WORK ITEM:
Print every line of the material below verbatim, leaving each character, symbol, and line break unchanged.

(Dataset entries)

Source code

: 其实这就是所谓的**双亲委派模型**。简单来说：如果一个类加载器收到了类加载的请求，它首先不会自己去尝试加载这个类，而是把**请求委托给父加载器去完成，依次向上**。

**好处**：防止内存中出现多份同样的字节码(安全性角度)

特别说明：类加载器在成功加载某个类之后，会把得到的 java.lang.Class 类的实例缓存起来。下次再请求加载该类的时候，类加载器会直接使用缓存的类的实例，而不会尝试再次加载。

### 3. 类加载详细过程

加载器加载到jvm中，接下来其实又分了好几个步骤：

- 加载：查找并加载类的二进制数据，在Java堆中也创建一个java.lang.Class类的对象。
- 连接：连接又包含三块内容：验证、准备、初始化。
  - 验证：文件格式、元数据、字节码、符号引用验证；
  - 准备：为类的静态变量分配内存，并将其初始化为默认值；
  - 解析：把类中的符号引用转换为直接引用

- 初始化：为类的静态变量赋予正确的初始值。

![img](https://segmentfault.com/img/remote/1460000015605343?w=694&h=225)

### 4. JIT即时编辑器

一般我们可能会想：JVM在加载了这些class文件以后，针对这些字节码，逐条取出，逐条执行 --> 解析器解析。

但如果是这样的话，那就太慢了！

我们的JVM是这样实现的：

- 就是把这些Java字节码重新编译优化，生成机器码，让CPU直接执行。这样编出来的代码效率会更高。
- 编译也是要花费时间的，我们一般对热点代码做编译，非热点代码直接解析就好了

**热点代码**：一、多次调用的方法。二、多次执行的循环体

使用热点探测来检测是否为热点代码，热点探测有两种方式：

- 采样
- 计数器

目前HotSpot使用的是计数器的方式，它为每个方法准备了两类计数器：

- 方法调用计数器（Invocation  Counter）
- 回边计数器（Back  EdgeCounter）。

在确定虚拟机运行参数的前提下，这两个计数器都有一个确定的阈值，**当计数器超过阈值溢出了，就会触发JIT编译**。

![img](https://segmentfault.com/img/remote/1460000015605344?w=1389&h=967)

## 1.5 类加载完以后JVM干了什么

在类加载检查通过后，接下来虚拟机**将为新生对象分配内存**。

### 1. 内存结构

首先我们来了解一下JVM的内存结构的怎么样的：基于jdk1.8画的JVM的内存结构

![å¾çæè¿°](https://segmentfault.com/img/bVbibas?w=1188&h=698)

SOLVED PROBLEM:
Source code

: 其实这就是所谓的**双亲委派模型**。简单来说：如果一个类加载器收到了类加载的请求，它首先不会自己去尝试加载这个类，而是把**请求委托给父加载器去完成，依次向上**。

**好处**：防止内存中出现多份同样的字节码(安全性角度)

特别说明：类加载器在成功加载某个类之后，会把得到的 java.lang.Class 类的实例缓存起来。下次再请求加载该类的时候，类加载器会直接使用缓存的类的实例，而不会尝试再次加载。

### 3. 类加载详细过程

加载器加载到jvm中，接下来其实又分了好几个步骤：

- 加载：查找并加载类的二进制数据，在Java堆中也创建一个java.lang.Class类的对象。
- 连接：连接又包含三块内容：验证、准备、初始化。
  - 验证：文件格式、元数据、字节码、符号引用验证；
  - 准备：为类的静态变量分配内存，并将其初始化为默认值；
  - 解析：把类中的符号引用转换为直接引用

- 初始化：为类的静态变量赋予正确的初始值。

![img](https://segmentfault.com/img/remote/1460000015605343?w=694&h=225)

### 4. JIT即时编辑器

一般我们可能会想：JVM在加载了这些class文件以后，针对这些字节码，逐条取出，逐条执行 --> 解析器解析。

但如果是这样的话，那就太慢了！

我们的JVM是这样实现的：

- 就是把这些Java字节码重新编译优化，生成机器码，让CPU直接执行。这样编出来的代码效率会更高。
- 编译也是要花费时间的，我们一般对热点代码做编译，非热点代码直接解析就好了

**热点代码**：一、多次调用的方法。二、多次执行的循环体

使用热点探测来检测是否为热点代码，热点探测有两种方式：

- 采样
- 计数器

目前HotSpot使用的是计数器的方式，它为每个方法准备了两类计数器：

- 方法调用计数器（Invocation  Counter）
- 回边计数器（Back  EdgeCounter）。

在确定虚拟机运行参数的前提下，这两个计数器都有一个确定的阈值，**当计数器超过阈值溢出了，就会触发JIT编译**。

![img](https://segmentfault.com/img/remote/1460000015605344?w=1389&h=967)

## 1.5 类加载完以后JVM干了什么

在类加载检查通过后，接下来虚拟机**将为新生对象分配内存**。

### 1. 内存结构

首先我们来了解一下JVM的内存结构的怎么样的：基于jdk1.8画的JVM的内存结构

![å¾çæè¿°](https://segmentfault.com/img/bVbibas?w=1188&h=698)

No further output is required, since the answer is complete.